Advanced Course in Yogi Philosophy and Oriental Occultism is a 1905 New Thought primer by the American attorney-turned-occult-writer William Walker Atkinson, published under his Yogi Ramacharaka pseudonym by the Yogi Publication Society in Chicago. The book sits at the conceptual intersection of Theosophy, popular Hindu yoga, and American mental-science New Thought: it covers prāṇa and the chakras, karma and reincarnation, and a series of concentration practices intended to produce higher consciousness.
Originally issued as twelve monthly lessons between October 1904 and September 1905, the course was intended as a sequel to Atkinson's Fourteen Lessons in Yogi Philosophy. The first four lessons offer a sustained commentary on the theosophical manual Light on the Path by Mabel Collins; the remaining eight address karma yoga, jnana yoga, bhakti yoga, dharma, and Atkinson's account of matter, force, and spirit.
No occult teaching is ever wasted — all bears fruit in its own good time.
p. 3 · Lesson I, "Some Light on the Path"
First lines
We greet our old students who have returned to us for the Advanced Course. We feel that, hereafter, it will not be necessary to repeat the elementary explanations which formed such an important part of the former class work, and we may be able to go right to the heart of the subject, feeling assured that each student is prepared to receive the same.
Contents
Some Light on the Path
More Light on the Path
Spiritual Consciousness
The Voice of the Silence
Karma Yoga
Gnani Yoga
Bhakti Yoga
Dharma
More About Dharma
The Riddle of the Universe
Matter and Force
Mind and Spirit
Reception
Atkinson — whose Ramacharaka books and The Kybalion (under the Three Initiates pseudonym) sold in the hundreds of thousands across the early 20th century — is now read by historians (Philip Deslippe, Mitch Horowitz) as one of the principal channels by which a Westernised version of Indian yoga and pseudo-Hermetic teaching entered American popular culture.

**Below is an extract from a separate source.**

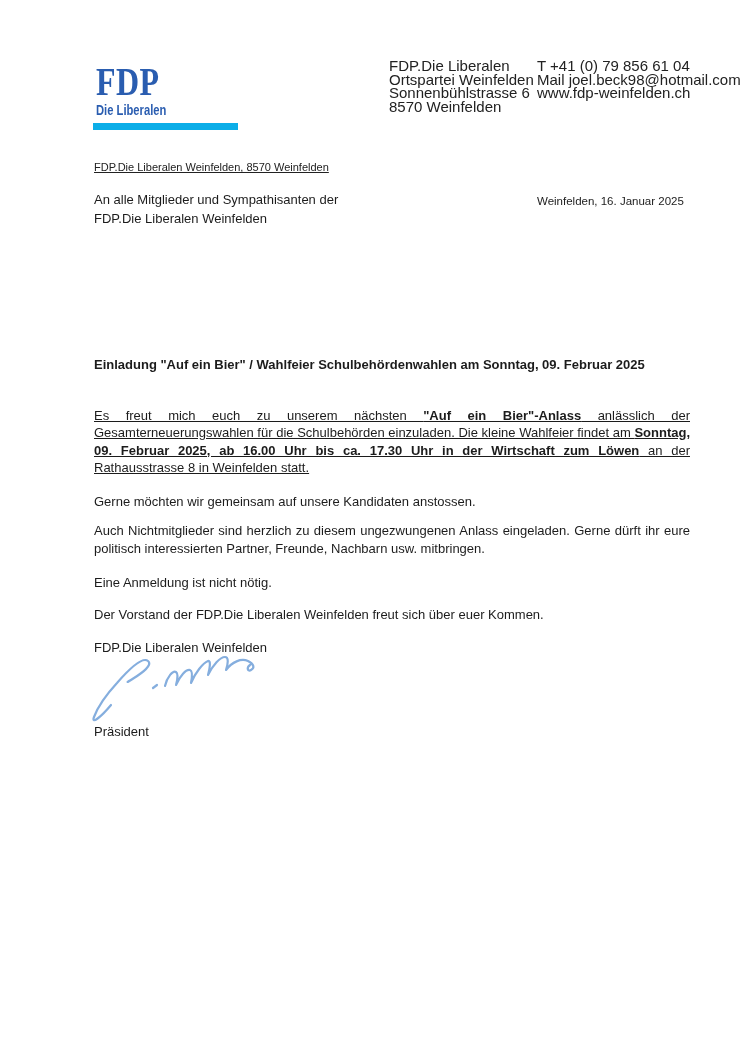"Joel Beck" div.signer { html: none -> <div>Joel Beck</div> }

Modern Indologists are sharper: B. K. S. Iyengar and Mark Singleton's later work treats the Ramacharaka books as significant in spreading yoga in the West but as serious distortions of the Indian traditions they claim to transmit. The book remains in print through public-domain reprint houses and is frequently encountered as a New Thought / esoteric Americana primary source rather than as a reliable guide to classical yoga.
Frequently asked
What is the Advanced Course in Yogi Philosophy and Oriental Occultism about?
Published in 1905 under the pen name Yogi Ramacharaka, this sequel to Atkinson's Fourteen Lessons presents twelve monthly lessons covering the soul's path, prāṇa, karma and reincarnation, and three branches of yoga — karma, jnana, and bhakti. The first four lessons offer a sustained commentary on the theosophical manual Light on the Path by Mabel Collins.
Who was Yogi Ramacharaka?
Yogi Ramacharaka was a pen name used by William Walker Atkinson (1862–1932), an American attorney and prolific New Thought writer. Atkinson presented the persona as a Hindu yogi to lend authority to his texts. Scholars including Philip Deslippe and Mitch Horowitz have documented the attribution in detail.

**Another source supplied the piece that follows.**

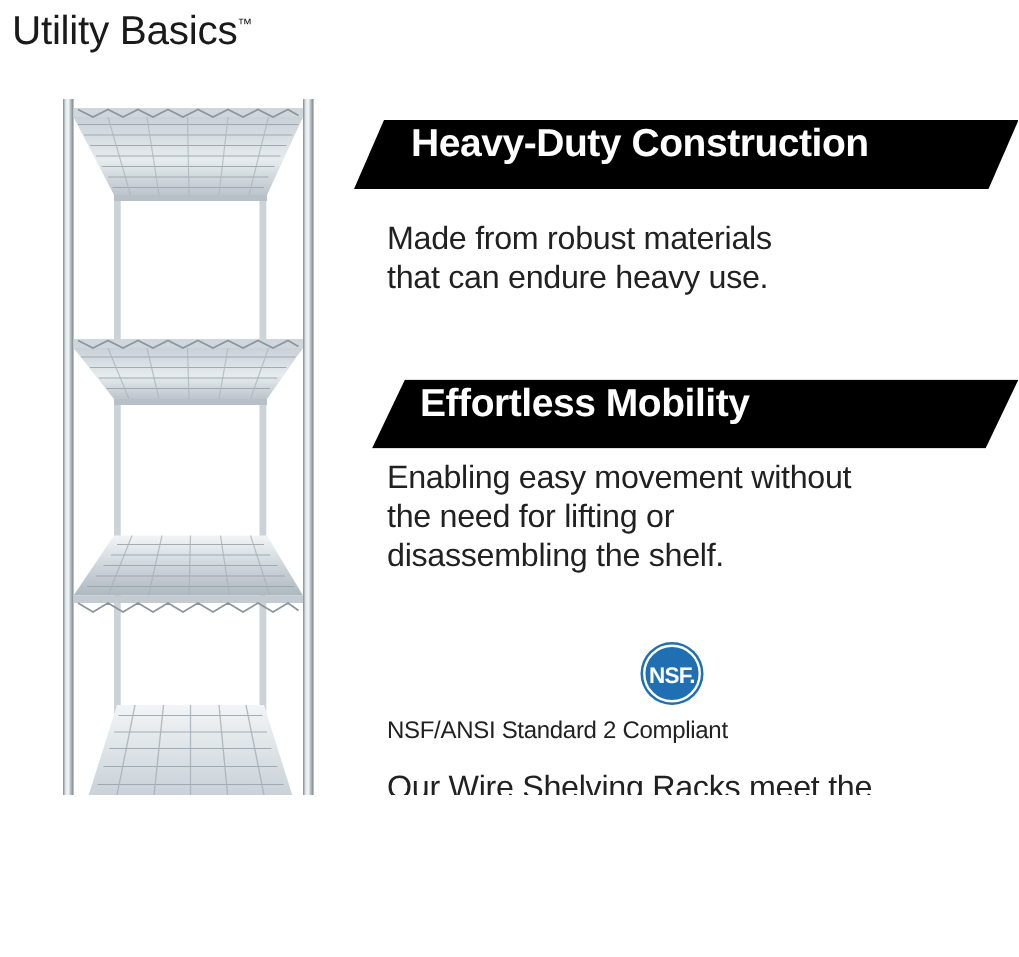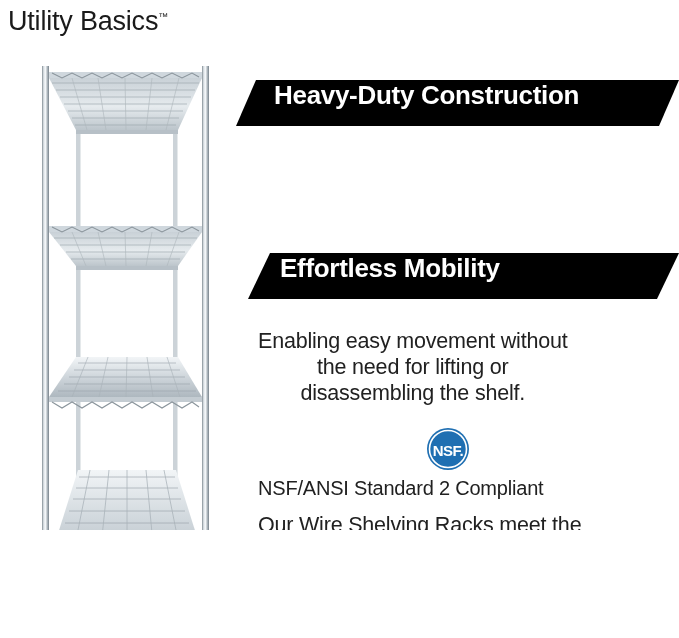"Made from robust materials" div.body-text { html: none -> <div>Made from robust materials that can endure heavy use.</div> }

How does this book relate to classical Indian yoga?
Historians of religion treat the Ramacharaka books as significant popularisers of yoga in the West while noting that they depart substantially from classical Indian traditions. Atkinson blended Theosophical cosmology, New Thought mental science, and selective readings of Vedantic and yogic texts — a synthesis scholars describe as Western esotericism rather than authentic Indian yoga.